When Hoenig was diagnosed with cancer about a decade ago, he wanted to bring a friend to his medical appointments for emotional support. But he was worried providers would assume the friend was there to speak for him, as had happened in the past. So he often went alone.
“Overall, what we hear most is that students realize that people with disabilities are people first and much more similar to them than they are different,” Hoenig said about the training.
The Iowa effort used to receive funding from the Centers for Disease Control and Prevention, which has supported a variety of projects aimed at closing health inequities among people with IDD.
“People with disabilities, including people with IDD, need public health programs for the same reasons anyone does — to be healthy, active and part of the community,” JoAnn Thierry, PhD, with CDC’s National Center on Birth Defects and Developmental Disabilities, told The Nation’s Health.

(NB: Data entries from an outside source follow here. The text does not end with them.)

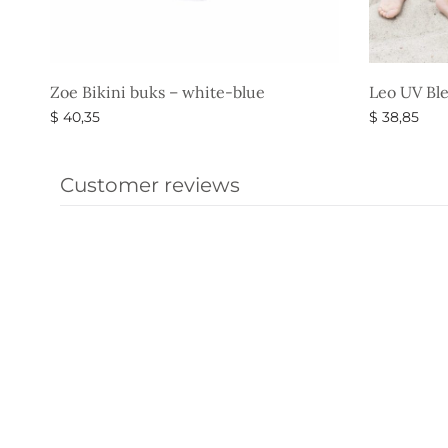
Zoe Bikini buks – white-blue
Leo UV Bl
$
40,35
$
38,85
Vælg muligheder
Vælg muli
Customer reviews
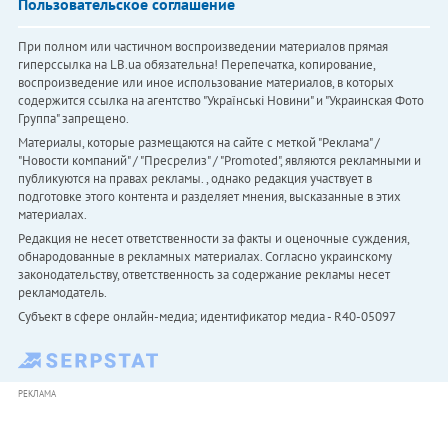
Пользовательское соглашение
При полном или частичном воспроизведении материалов прямая
гиперссылка на LB.ua обязательна! Перепечатка, копирование,
воспроизведение или иное использование материалов, в которых
содержится ссылка на агентство "Українськi Новини" и "Украинская Фото
Группа" запрещено.
Материалы, которые размещаются на сайте с меткой "Реклама" /
"Новости компаний" / "Пресрелиз" / "Promoted", являются рекламными и
публикуются на правах рекламы. , однако редакция участвует в
подготовке этого контента и разделяет мнения, высказанные в этих
материалах.
Редакция не несет ответственности за факты и оценочные суждения,
обнародованные в рекламных материалах. Согласно украинскому
законодательству, ответственность за содержание рекламы несет
рекламодатель.
Субъект в сфере онлайн-медиа; идентификатор медиа - R40-05097
РЕКЛАМА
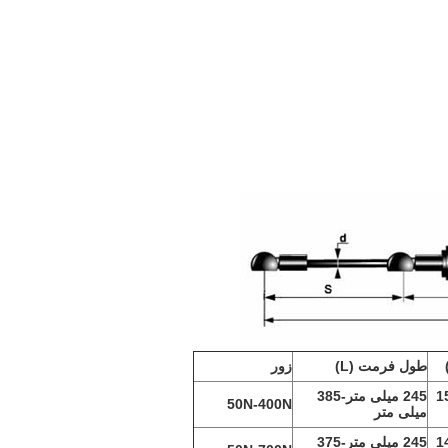
طول فرمت (L)
زور
-1
245 میلی متر
-385
50N-400N
میلی متر
-1
245 میلی متر
-375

Many of CDC’s efforts focus on policy, systems and environmental changes that integrate the inclusion of people with IDD into community decision-making. Such changes can be more sustainable and impactful over the long term and reach more people, said Karma Edwards, MSPH, a public health consultant at the Center for Advancing Healthy Communities at the National Association of Chronic Disease Directors.
NACDD led a CDC-supported national pilot project — Reaching People with Disabilities through Healthy Communities — that funded five states and 10 communities to make inclusive changes at the local level. An overarching goal was “changing norms and culture around disability and inclusion,” Edwards said.
Overall, the five-year pilot led to more than 600 inclusive policy, systems and environmental changes, according to Edwards. A majority were related to improving built environments to facilitate access to health-promoting public spaces, such as parks and playgrounds. Some specific examples include public wheelchair charging stations, inclusive maps and signage at parks, and auditory beacons at crosswalks.
“There’s a big difference between something that’s ADA-compliant and something that’s fully inclusive,” Edwards said.
Empowering people with IDD with skills to advocate for their own health is also key, said Celina Urquidez, MPH, education and training senior coordinator at the University of Arizona’s Sonoran Center for Excellence in Disabilities.
Last year, the center debuted “How to Speak Up for Your Health,” which includes more than two dozen videos featuring people with IDD discussing their personal experiences and tips for navigating health systems. The program also has a toolkit, available in English and Spanish, to help people with IDD prepare for medical visits.
“It’s not often we hear from people with disabilities about what’s really happening in health care settings, so it’s very powerful,” Urquidez said.
The center is also hoping to reach public health workers, Urquidez said. In March, it debuted a free, online continuing education course especially for public heath professionals that teaches skills needed to equitably serve and include people with IDD.
“We really want to get at the root of people’s experiences,” Urquidez said.
One root underpinning health for people with IDD is funding for Medicaid community- and home-based services, which enable people to stay as independent as possible. The services — which help with everyday activities such as bathing, preparing food and transportation — were designed as an alternative to institutional care, but are not actual mandates of the Medicaid program, said David Goldfarb, JD, director of long-term supports and services policy at The Arc.
The result, he said, is long waiting lists for services, low reimbursement rates for home health workers, and people going without needed care. As of 2023, according to the Kaiser Family Foundation, almost 700,000 Americans were on waiting lists for Medicaid home- and community-based services, which can cost hundreds of thousands of dollars out of pocket. People with IDD accounted for nearly three-quarters of those on the lists.
Goldfarb said more Medicaid dollars are critical to sustaining and improving health for people with IDD.
“The foundation of independence starts with these services,” he said.